◆ **TASK BRIEF**
Transcribe the records underneath word for word, and leave no line out.

(Dataset entries)

☆ ☆ ☆

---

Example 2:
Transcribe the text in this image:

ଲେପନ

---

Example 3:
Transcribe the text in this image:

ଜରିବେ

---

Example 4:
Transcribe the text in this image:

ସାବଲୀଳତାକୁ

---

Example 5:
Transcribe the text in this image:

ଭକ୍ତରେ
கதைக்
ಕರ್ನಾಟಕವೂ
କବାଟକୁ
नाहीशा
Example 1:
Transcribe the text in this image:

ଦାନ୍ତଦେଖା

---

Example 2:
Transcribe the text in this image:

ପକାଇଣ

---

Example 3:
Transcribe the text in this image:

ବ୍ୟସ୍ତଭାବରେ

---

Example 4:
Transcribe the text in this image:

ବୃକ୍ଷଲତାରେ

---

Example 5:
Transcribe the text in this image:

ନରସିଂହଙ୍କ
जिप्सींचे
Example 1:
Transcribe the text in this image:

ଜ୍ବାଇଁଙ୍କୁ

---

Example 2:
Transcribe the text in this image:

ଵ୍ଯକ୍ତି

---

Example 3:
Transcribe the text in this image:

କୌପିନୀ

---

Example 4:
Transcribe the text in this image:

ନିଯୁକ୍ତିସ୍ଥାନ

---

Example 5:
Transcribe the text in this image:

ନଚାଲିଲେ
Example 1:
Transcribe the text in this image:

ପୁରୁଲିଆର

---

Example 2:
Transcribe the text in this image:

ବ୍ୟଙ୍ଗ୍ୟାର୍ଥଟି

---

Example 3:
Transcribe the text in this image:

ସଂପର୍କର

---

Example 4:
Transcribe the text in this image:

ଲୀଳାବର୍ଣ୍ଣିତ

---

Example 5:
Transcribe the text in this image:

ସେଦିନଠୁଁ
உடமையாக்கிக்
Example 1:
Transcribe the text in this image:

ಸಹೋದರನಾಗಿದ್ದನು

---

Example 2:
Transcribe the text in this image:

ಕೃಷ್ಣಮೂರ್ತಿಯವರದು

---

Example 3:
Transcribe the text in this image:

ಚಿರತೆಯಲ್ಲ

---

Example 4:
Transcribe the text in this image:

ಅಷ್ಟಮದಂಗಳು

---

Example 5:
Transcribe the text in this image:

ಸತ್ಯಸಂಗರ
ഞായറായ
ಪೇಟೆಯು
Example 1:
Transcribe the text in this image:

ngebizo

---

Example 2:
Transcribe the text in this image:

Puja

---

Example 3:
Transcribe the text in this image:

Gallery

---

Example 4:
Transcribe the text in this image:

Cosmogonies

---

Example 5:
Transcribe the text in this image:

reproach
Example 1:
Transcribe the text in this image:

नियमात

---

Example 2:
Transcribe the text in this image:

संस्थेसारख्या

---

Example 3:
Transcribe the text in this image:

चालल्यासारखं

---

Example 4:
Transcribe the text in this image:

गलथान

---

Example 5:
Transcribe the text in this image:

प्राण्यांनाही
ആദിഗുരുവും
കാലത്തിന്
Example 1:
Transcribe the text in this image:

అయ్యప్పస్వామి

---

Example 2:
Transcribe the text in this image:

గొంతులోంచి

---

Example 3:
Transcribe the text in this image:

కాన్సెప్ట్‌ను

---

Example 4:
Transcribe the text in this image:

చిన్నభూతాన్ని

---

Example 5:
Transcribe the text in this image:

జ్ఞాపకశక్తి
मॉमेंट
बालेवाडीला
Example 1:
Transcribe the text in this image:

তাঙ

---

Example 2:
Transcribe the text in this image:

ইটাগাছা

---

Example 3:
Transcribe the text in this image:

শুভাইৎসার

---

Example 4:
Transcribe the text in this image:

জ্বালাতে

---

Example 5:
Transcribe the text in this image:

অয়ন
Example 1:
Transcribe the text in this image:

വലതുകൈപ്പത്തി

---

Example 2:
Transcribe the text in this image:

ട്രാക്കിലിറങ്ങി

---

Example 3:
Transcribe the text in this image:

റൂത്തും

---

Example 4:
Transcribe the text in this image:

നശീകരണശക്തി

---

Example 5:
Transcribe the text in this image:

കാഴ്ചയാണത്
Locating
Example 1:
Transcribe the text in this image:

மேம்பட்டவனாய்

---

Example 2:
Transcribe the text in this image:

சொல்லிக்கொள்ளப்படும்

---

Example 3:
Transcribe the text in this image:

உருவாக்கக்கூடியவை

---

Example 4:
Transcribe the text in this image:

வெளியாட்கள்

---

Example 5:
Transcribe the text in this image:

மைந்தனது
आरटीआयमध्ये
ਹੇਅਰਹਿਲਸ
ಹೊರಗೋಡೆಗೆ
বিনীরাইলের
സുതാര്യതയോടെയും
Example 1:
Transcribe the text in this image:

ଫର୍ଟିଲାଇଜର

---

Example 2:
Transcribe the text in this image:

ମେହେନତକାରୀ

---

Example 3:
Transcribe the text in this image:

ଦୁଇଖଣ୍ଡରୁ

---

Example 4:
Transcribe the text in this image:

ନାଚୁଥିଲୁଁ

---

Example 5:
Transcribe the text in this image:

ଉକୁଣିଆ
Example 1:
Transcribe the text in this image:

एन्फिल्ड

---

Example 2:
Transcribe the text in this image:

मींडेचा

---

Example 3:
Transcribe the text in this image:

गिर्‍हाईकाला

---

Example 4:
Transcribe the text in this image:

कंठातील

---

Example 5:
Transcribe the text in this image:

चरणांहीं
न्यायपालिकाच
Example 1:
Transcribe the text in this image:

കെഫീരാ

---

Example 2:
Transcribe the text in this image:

☆ ☆ ☆

◆ **ANSWER SPACE**
---

Example 2:
Transcribe the text in this image:

ଲେପନ

---

Example 3:
Transcribe the text in this image:

ଜରିବେ

---

Example 4:
Transcribe the text in this image:

ସାବଲୀଳତାକୁ

---

Example 5:
Transcribe the text in this image:

ଭକ୍ତରେ
கதைக்
ಕರ್ನಾಟಕವೂ
କବାଟକୁ
नाहीशा
Example 1:
Transcribe the text in this image:

ଦାନ୍ତଦେଖା

---

Example 2:
Transcribe the text in this image:

ପକାଇଣ

---

Example 3:
Transcribe the text in this image:

ବ୍ୟସ୍ତଭାବରେ

---

Example 4:
Transcribe the text in this image:

ବୃକ୍ଷଲତାରେ

---

Example 5:
Transcribe the text in this image:

ନରସିଂହଙ୍କ
जिप्सींचे
Example 1:
Transcribe the text in this image:

ଜ୍ବାଇଁଙ୍କୁ

---

Example 2:
Transcribe the text in this image:

ଵ୍ଯକ୍ତି

---

Example 3:
Transcribe the text in this image:

କୌପିନୀ

---

Example 4:
Transcribe the text in this image:

ନିଯୁକ୍ତିସ୍ଥାନ

---

Example 5:
Transcribe the text in this image:

ନଚାଲିଲେ
Example 1:
Transcribe the text in this image:

ପୁରୁଲିଆର

---

Example 2:
Transcribe the text in this image:

ବ୍ୟଙ୍ଗ୍ୟାର୍ଥଟି

---

Example 3:
Transcribe the text in this image:

ସଂପର୍କର

---

Example 4:
Transcribe the text in this image:

ଲୀଳାବର୍ଣ୍ଣିତ

---

Example 5:
Transcribe the text in this image:

ସେଦିନଠୁଁ
உடமையாக்கிக்
Example 1:
Transcribe the text in this image:

ಸಹೋದರನಾಗಿದ್ದನು

---

Example 2:
Transcribe the text in this image:

ಕೃಷ್ಣಮೂರ್ತಿಯವರದು

---

Example 3:
Transcribe the text in this image:

ಚಿರತೆಯಲ್ಲ

---

Example 4:
Transcribe the text in this image:

ಅಷ್ಟಮದಂಗಳು

---

Example 5:
Transcribe the text in this image:

ಸತ್ಯಸಂಗರ
ഞായറായ
ಪೇಟೆಯು
Example 1:
Transcribe the text in this image:

ngebizo

---

Example 2:
Transcribe the text in this image:

Puja

---

Example 3:
Transcribe the text in this image:

Gallery

---

Example 4:
Transcribe the text in this image:

Cosmogonies

---

Example 5:
Transcribe the text in this image:

reproach
Example 1:
Transcribe the text in this image:

नियमात

---

Example 2:
Transcribe the text in this image:

संस्थेसारख्या

---

Example 3:
Transcribe the text in this image:

चालल्यासारखं

---

Example 4:
Transcribe the text in this image:

गलथान

---

Example 5:
Transcribe the text in this image:

प्राण्यांनाही
ആദിഗുരുവും
കാലത്തിന്
Example 1:
Transcribe the text in this image:

అయ్యప్పస్వామి

---

Example 2:
Transcribe the text in this image:

గొంతులోంచి

---

Example 3:
Transcribe the text in this image:

కాన్సెప్ట్‌ను

---

Example 4:
Transcribe the text in this image:

చిన్నభూతాన్ని

---

Example 5:
Transcribe the text in this image:

జ్ఞాపకశక్తి
मॉमेंट
बालेवाडीला
Example 1:
Transcribe the text in this image:

তাঙ

---

Example 2:
Transcribe the text in this image:

ইটাগাছা

---

Example 3:
Transcribe the text in this image:

শুভাইৎসার

---

Example 4:
Transcribe the text in this image:

জ্বালাতে

---

Example 5:
Transcribe the text in this image:

অয়ন
Example 1:
Transcribe the text in this image:

വലതുകൈപ്പത്തി

---

Example 2:
Transcribe the text in this image:

ട്രാക്കിലിറങ്ങി

---

Example 3:
Transcribe the text in this image:

റൂത്തും

---

Example 4:
Transcribe the text in this image:

നശീകരണശക്തി

---

Example 5:
Transcribe the text in this image:

കാഴ്ചയാണത്
Locating
Example 1:
Transcribe the text in this image:

மேம்பட்டவனாய்

---

Example 2:
Transcribe the text in this image:

சொல்லிக்கொள்ளப்படும்

---

Example 3:
Transcribe the text in this image:

உருவாக்கக்கூடியவை

---

Example 4:
Transcribe the text in this image:

வெளியாட்கள்

---

Example 5:
Transcribe the text in this image:

மைந்தனது
आरटीआयमध्ये
ਹੇਅਰਹਿਲਸ
ಹೊರಗೋಡೆಗೆ
বিনীরাইলের
സുതാര്യതയോടെയും
Example 1:
Transcribe the text in this image:

ଫର୍ଟିଲାଇଜର

---

Example 2:
Transcribe the text in this image:

ମେହେନତକାରୀ

---

Example 3:
Transcribe the text in this image:

ଦୁଇଖଣ୍ଡରୁ

---

Example 4:
Transcribe the text in this image:

ନାଚୁଥିଲୁଁ

---

Example 5:
Transcribe the text in this image:

ଉକୁଣିଆ
Example 1:
Transcribe the text in this image:

एन्फिल्ड

---

Example 2:
Transcribe the text in this image:

मींडेचा

---

Example 3:
Transcribe the text in this image:

गिर्‍हाईकाला

---

Example 4:
Transcribe the text in this image:

कंठातील

---

Example 5:
Transcribe the text in this image:

चरणांहीं
न्यायपालिकाच
Example 1:
Transcribe the text in this image:

കെഫീരാ

---

Example 2:
Transcribe the text in this image:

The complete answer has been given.